# Exercise details:
Extract the text of every entry below exactly; leave images out.

____

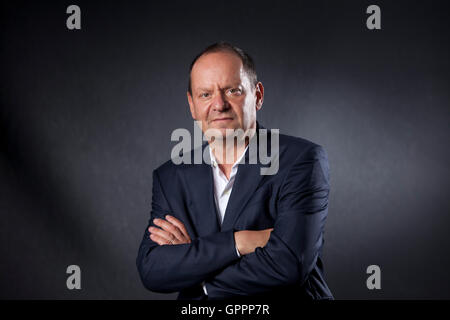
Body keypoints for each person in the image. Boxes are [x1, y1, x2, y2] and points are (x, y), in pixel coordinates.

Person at [136, 41, 333, 300]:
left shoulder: (301, 161)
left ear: (258, 95)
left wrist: (195, 269)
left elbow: (289, 264)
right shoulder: (171, 177)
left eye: (233, 91)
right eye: (205, 94)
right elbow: (153, 269)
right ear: (192, 105)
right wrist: (239, 242)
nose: (219, 104)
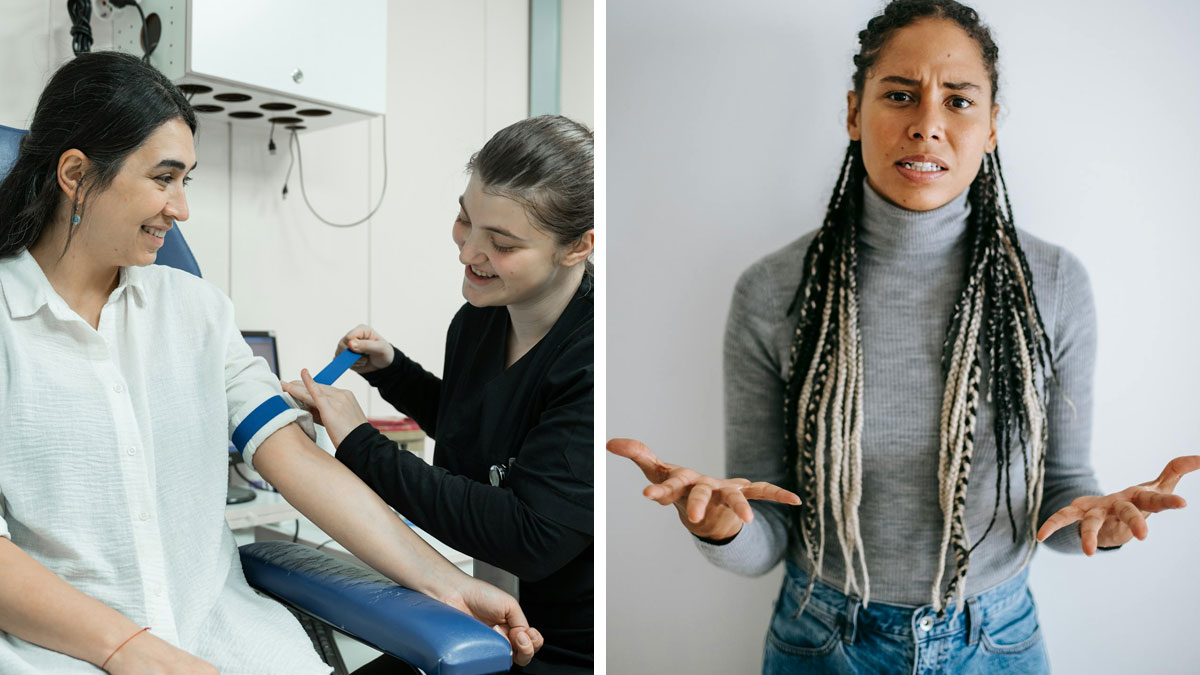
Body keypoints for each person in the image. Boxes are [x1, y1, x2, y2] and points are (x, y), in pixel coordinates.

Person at [608, 1, 1199, 673]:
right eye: (900, 95)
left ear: (992, 126)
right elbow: (768, 530)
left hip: (996, 641)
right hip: (822, 640)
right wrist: (717, 525)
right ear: (855, 113)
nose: (927, 125)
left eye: (958, 100)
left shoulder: (1054, 284)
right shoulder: (774, 291)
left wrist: (1106, 526)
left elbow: (1064, 495)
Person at [0, 51, 542, 674]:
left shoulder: (196, 312)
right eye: (162, 178)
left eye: (187, 182)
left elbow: (297, 461)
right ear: (76, 172)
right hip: (62, 655)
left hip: (225, 641)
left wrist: (448, 583)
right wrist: (130, 651)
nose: (180, 211)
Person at [283, 115, 595, 674]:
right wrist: (394, 373)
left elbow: (530, 535)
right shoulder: (478, 321)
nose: (468, 252)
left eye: (500, 243)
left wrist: (360, 442)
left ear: (577, 248)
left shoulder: (596, 358)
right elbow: (480, 430)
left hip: (564, 649)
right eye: (464, 219)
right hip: (492, 618)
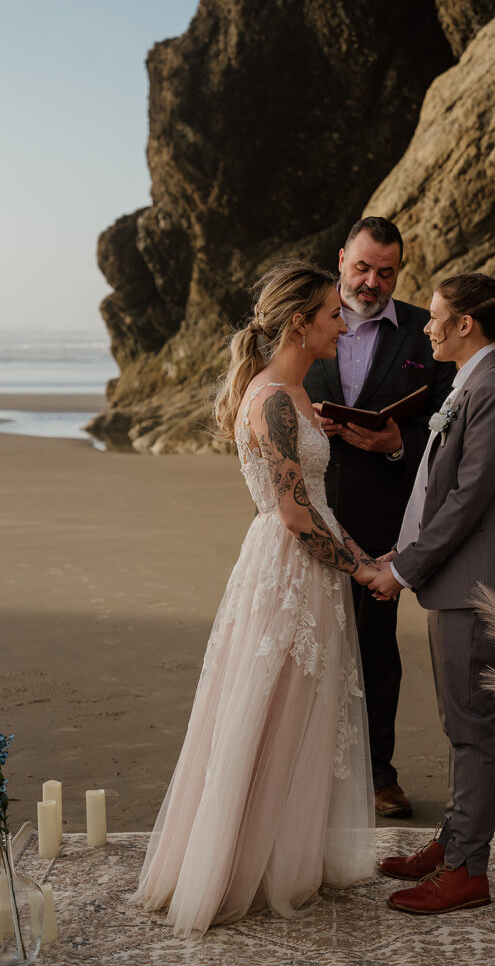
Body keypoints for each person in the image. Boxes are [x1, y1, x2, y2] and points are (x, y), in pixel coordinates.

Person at [133, 261, 377, 935]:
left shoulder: (294, 394)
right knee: (268, 713)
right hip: (287, 571)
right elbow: (297, 516)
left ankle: (283, 858)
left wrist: (360, 559)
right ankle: (242, 868)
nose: (342, 323)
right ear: (300, 322)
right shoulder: (271, 399)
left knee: (302, 715)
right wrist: (360, 571)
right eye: (333, 313)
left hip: (308, 569)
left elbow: (316, 505)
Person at [370, 272, 495, 914]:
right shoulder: (473, 380)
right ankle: (454, 841)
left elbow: (467, 499)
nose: (424, 326)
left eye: (434, 317)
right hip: (456, 572)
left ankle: (467, 871)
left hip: (475, 578)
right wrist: (405, 553)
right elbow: (437, 484)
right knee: (460, 716)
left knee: (471, 725)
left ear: (464, 325)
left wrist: (404, 571)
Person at [304, 217, 454, 817]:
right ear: (341, 258)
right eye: (362, 267)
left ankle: (378, 776)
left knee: (374, 648)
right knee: (303, 646)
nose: (371, 282)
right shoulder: (303, 318)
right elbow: (263, 394)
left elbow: (448, 430)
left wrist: (395, 442)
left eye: (385, 273)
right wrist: (295, 420)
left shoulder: (425, 332)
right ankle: (303, 776)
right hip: (308, 510)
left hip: (382, 519)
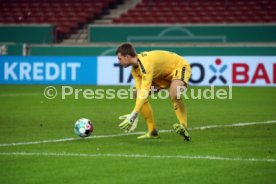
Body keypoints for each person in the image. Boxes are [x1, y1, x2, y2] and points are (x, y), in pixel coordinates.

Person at [116, 43, 191, 141]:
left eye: (119, 58)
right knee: (136, 93)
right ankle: (152, 131)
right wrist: (134, 114)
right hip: (162, 76)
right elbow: (141, 92)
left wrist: (133, 115)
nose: (118, 62)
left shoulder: (145, 63)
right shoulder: (135, 70)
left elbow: (145, 90)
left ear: (127, 56)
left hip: (178, 66)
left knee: (173, 94)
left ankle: (183, 126)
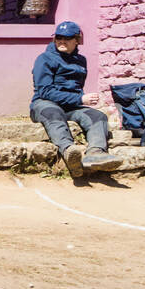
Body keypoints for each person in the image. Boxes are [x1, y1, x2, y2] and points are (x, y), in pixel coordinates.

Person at [30, 21, 122, 176]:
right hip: (44, 104)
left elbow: (76, 87)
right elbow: (45, 91)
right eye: (58, 37)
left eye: (66, 38)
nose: (61, 41)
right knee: (54, 113)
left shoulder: (81, 60)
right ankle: (69, 150)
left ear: (76, 40)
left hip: (71, 106)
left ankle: (96, 152)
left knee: (97, 116)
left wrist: (80, 99)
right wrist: (80, 99)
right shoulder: (44, 59)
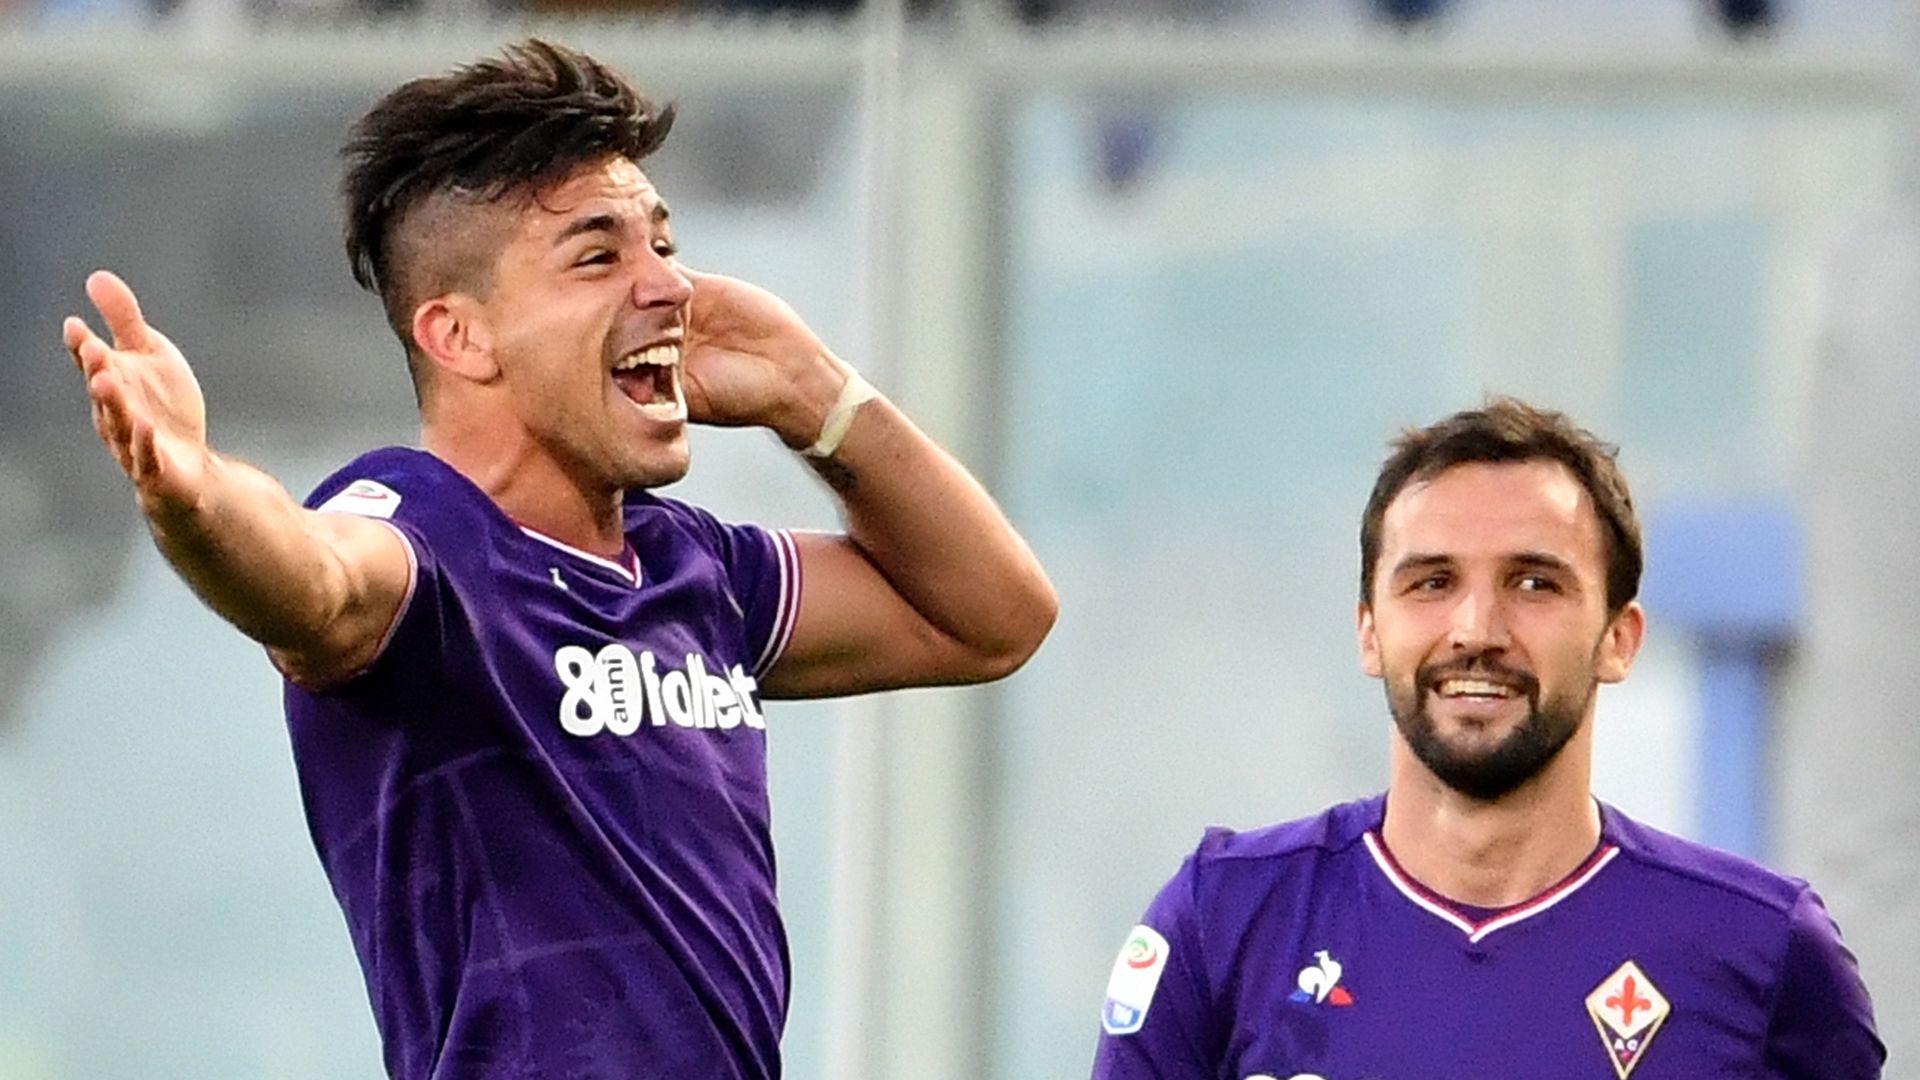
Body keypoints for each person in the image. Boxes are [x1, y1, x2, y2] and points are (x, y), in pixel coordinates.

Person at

____

# Solution for this task:
Body keypoints for each person in the image. Boxes are [x1, y1, x2, y2] and points are (x, y), in pixel coordinates.

Person at [136, 41, 333, 300]:
left shoulder: (301, 161)
left ear: (258, 95)
left wrist: (195, 269)
left elbow: (289, 264)
right shoulder: (171, 177)
left eye: (233, 91)
right eye: (205, 94)
right elbow: (153, 269)
right ear: (192, 105)
right wrist: (239, 242)
nose: (219, 104)
Body keypoints for each person in the image. Boxes are [x1, y1, x2, y2] and points are (x, y), in pixel coordinates.

Person at [608, 1, 1199, 673]:
right eye: (900, 95)
left ear: (992, 126)
right elbow: (768, 530)
left hip: (996, 641)
right hip: (822, 640)
right wrist: (717, 525)
right ear: (855, 113)
nose: (927, 125)
left eye: (958, 100)
left shoulder: (1054, 284)
right shoulder: (774, 291)
left wrist: (1106, 526)
left elbow: (1064, 495)
Person at [0, 51, 542, 674]:
left shoulder: (196, 312)
right eye: (162, 178)
left eye: (187, 182)
left elbow: (297, 461)
right ear: (76, 172)
right hip: (62, 655)
left hip: (225, 641)
left wrist: (448, 583)
right wrist: (130, 651)
nose: (180, 211)
Person at [283, 115, 595, 674]:
right wrist: (394, 373)
left elbow: (530, 535)
right shoulder: (478, 321)
nose: (468, 252)
left eye: (500, 243)
left wrist: (360, 442)
left ear: (577, 248)
left shoulder: (596, 358)
right elbow: (480, 430)
left hip: (564, 649)
right eye: (464, 219)
right hip: (492, 618)
Body keypoints for each person in the image. Boxes are [x1, y1, x2, y2] and points are (x, y), in pixel coordinates.

Person at [133, 261, 377, 935]:
left shoulder: (294, 394)
right knee: (268, 713)
right hip: (287, 571)
right elbow: (297, 516)
left ankle: (283, 858)
left wrist: (360, 559)
right ankle: (242, 868)
nose: (342, 323)
right ear: (300, 322)
right shoulder: (271, 399)
left knee: (302, 715)
right wrist: (360, 571)
right eye: (333, 313)
left hip: (308, 569)
left elbow: (316, 505)
Person at [370, 272, 495, 914]:
right shoulder: (473, 380)
right ankle: (454, 841)
left elbow: (467, 499)
nose: (424, 326)
left eye: (434, 317)
right hip: (456, 572)
left ankle: (467, 871)
left hip: (475, 578)
right wrist: (405, 553)
right elbow: (437, 484)
right knee: (460, 716)
left knee: (471, 725)
left ear: (464, 325)
left wrist: (404, 571)
Person at [304, 217, 454, 817]:
right ear: (341, 258)
right eye: (362, 267)
left ankle: (378, 776)
left knee: (374, 648)
right knee: (303, 646)
nose: (371, 282)
right shoulder: (303, 318)
right elbow: (263, 394)
left elbow: (448, 430)
left wrist: (395, 442)
left eye: (385, 273)
right wrist: (295, 420)
left shoulder: (425, 332)
right ankle: (303, 776)
right hip: (308, 510)
left hip: (382, 519)
Body keypoints for each person in the image. Boxes are [x1, y1, x2, y2] and points are (x, y), in pixel coordinates.

Person at [116, 43, 191, 141]:
left eye: (119, 58)
right knee: (136, 93)
right ankle: (152, 131)
right wrist: (134, 114)
right hip: (162, 76)
right elbow: (141, 92)
left wrist: (133, 115)
nose: (118, 62)
left shoulder: (145, 63)
right shoulder: (135, 70)
left elbow: (145, 90)
left ear: (127, 56)
left hip: (178, 66)
left knee: (173, 94)
left ankle: (183, 126)
Body keypoints for each person in the image. Boxes are [x1, y1, x2, y2] and points are (x, y), in pixel coordinates.

Person at [30, 21, 122, 176]:
right hip: (44, 104)
left elbow: (76, 87)
right elbow: (45, 91)
right eye: (58, 37)
left eye: (66, 38)
nose: (61, 41)
right knee: (54, 113)
left shoulder: (81, 60)
right ankle: (69, 150)
left ear: (76, 40)
left hip: (71, 106)
left ankle: (96, 152)
left knee: (97, 116)
left wrist: (80, 99)
right wrist: (80, 99)
right shoulder: (44, 59)
Body keypoints for each person in the image. Boxes are [x1, y1, x2, y2] and points are (x, y), in pixel coordinates.

Person at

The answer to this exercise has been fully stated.